DATASET Block Start

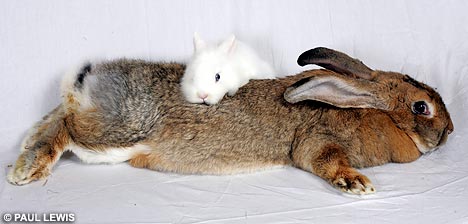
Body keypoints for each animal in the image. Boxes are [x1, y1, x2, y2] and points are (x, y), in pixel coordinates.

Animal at [7, 47, 454, 194]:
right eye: (422, 107)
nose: (451, 130)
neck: (366, 107)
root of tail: (86, 79)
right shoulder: (317, 139)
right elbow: (324, 160)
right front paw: (358, 184)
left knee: (55, 115)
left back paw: (24, 159)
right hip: (118, 133)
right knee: (65, 126)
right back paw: (25, 171)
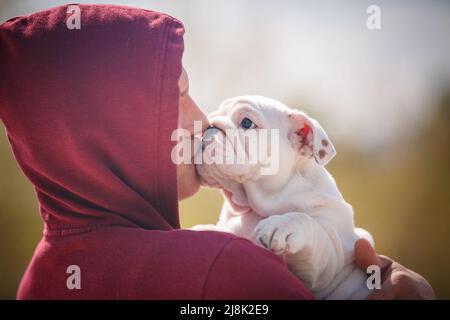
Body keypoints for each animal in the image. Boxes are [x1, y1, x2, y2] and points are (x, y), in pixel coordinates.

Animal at [195, 95, 374, 300]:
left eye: (247, 123)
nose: (208, 126)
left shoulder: (332, 260)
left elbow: (307, 221)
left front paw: (282, 226)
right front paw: (202, 229)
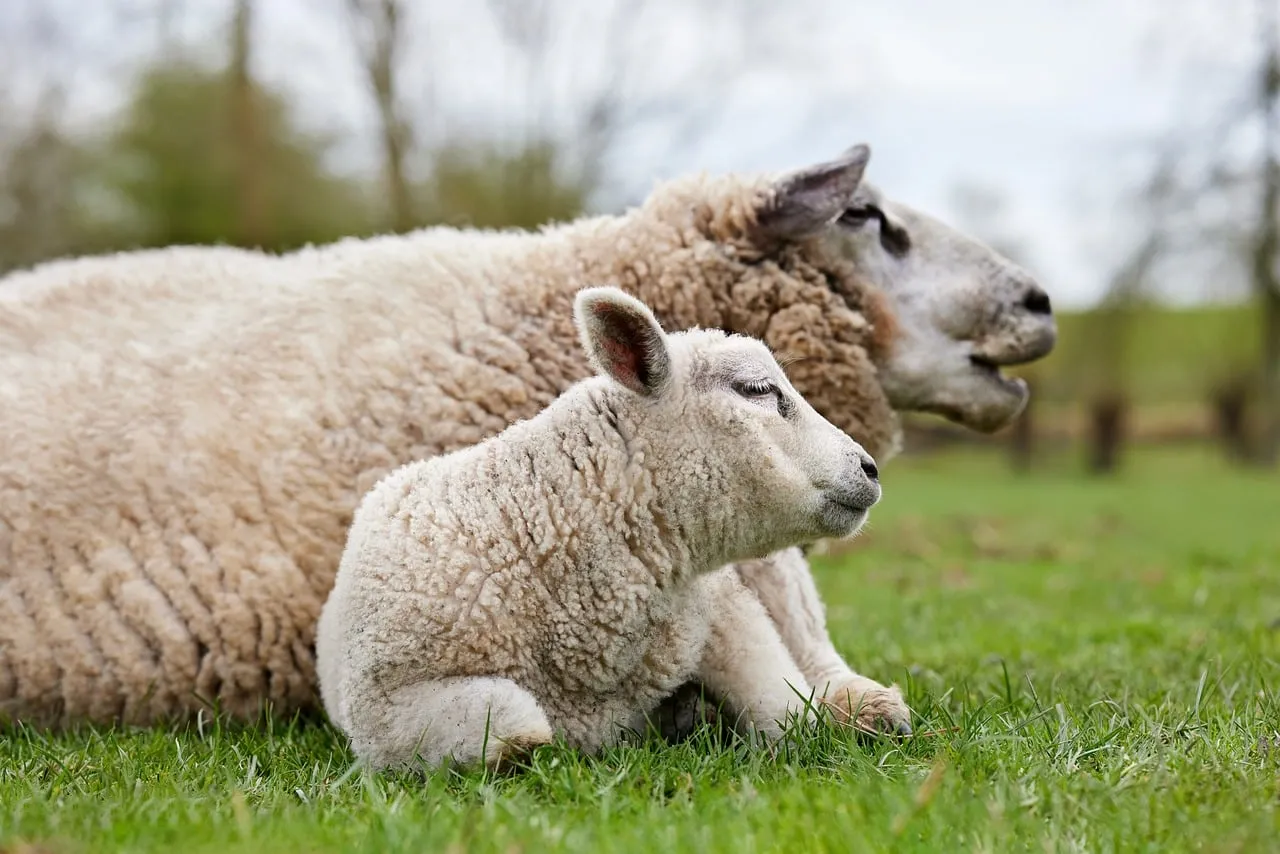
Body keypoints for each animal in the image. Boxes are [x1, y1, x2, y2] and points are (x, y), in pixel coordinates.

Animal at [316, 286, 885, 771]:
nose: (870, 468)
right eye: (757, 390)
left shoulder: (720, 608)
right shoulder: (387, 710)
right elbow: (514, 727)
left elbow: (783, 701)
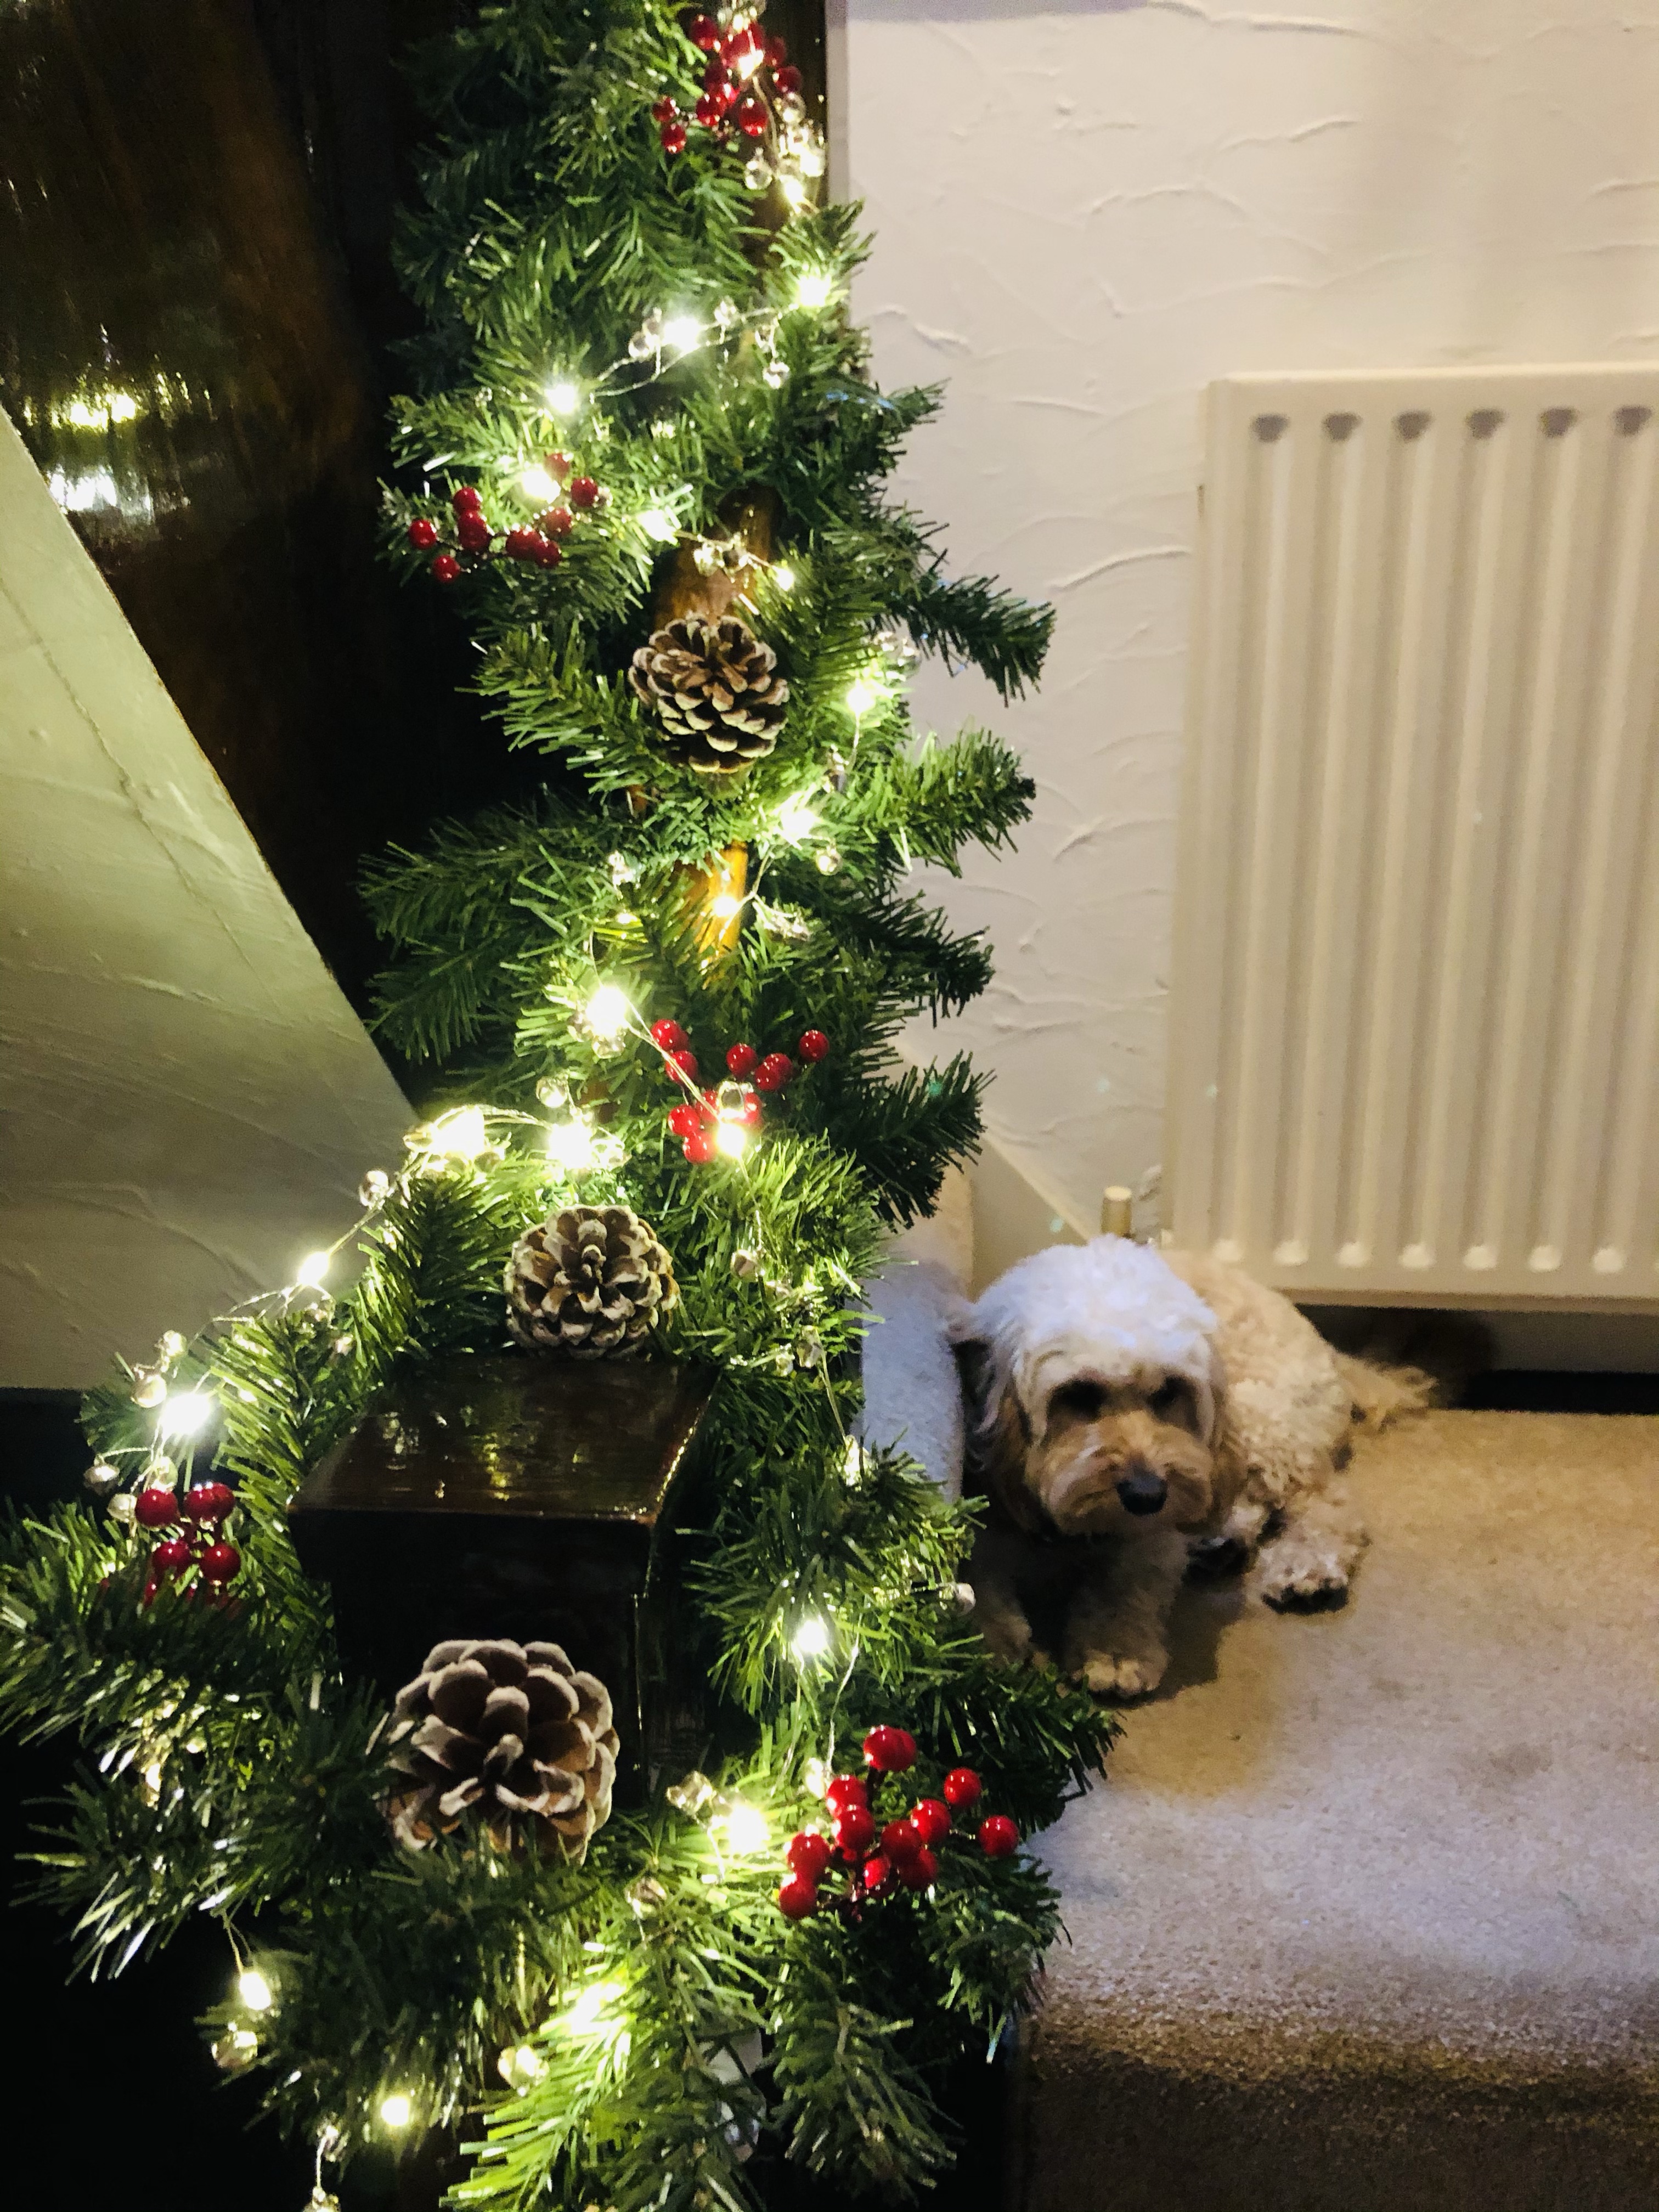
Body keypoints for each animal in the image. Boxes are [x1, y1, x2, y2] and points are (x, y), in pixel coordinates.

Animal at [948, 1236, 1423, 1697]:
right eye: (1078, 1394)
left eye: (1169, 1391)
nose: (1147, 1494)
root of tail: (1326, 1345)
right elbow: (979, 1568)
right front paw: (981, 1641)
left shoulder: (1155, 1525)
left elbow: (1130, 1579)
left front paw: (1116, 1648)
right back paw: (1222, 1542)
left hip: (1264, 1420)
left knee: (1325, 1503)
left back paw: (1305, 1565)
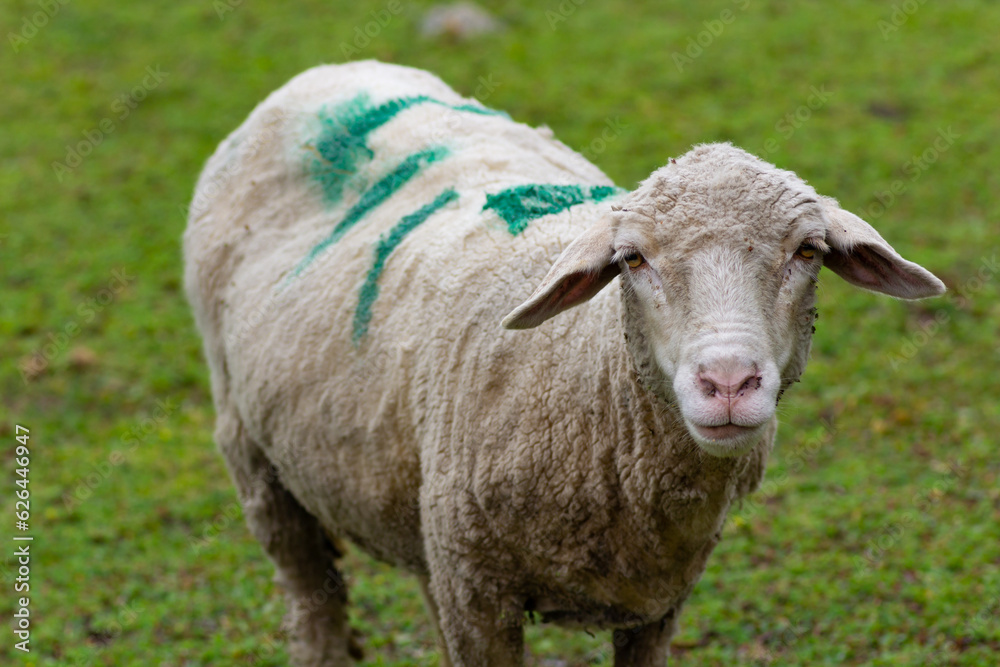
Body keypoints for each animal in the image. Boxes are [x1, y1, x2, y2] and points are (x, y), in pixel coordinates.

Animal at [183, 60, 946, 666]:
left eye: (808, 252)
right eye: (632, 259)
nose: (728, 383)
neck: (586, 373)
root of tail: (330, 71)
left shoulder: (656, 602)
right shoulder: (478, 594)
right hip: (254, 455)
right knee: (312, 602)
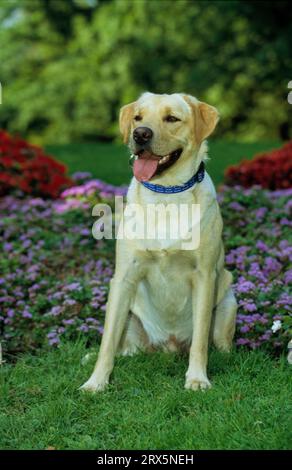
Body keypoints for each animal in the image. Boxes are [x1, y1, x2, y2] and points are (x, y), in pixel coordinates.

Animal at [80, 92, 237, 392]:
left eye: (172, 118)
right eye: (138, 118)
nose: (140, 134)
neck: (166, 193)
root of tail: (169, 346)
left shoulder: (204, 276)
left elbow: (200, 342)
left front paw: (197, 378)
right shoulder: (123, 278)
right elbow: (106, 343)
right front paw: (96, 382)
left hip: (227, 301)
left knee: (217, 344)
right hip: (130, 317)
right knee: (121, 347)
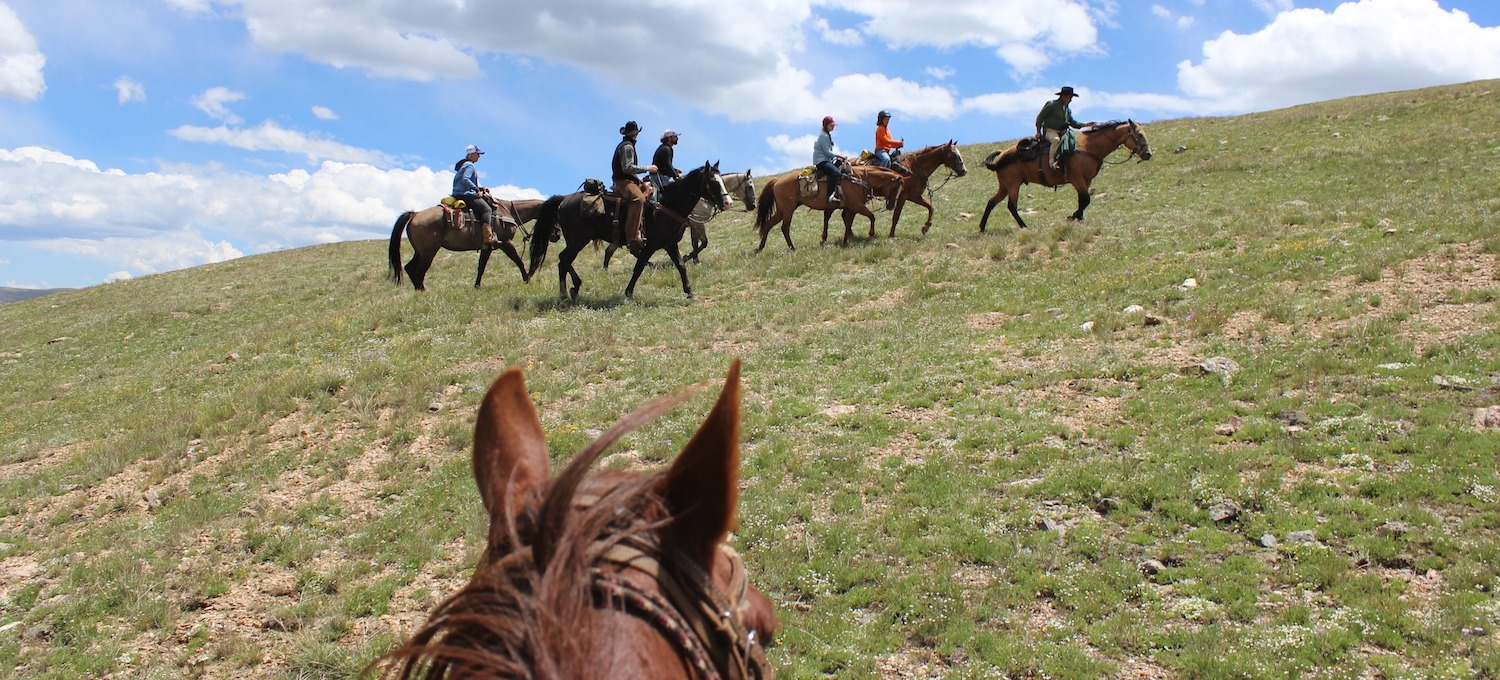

DATASET Block End

Once every line of the material holding the word "knee" has been counted, report the total and nothing more.

6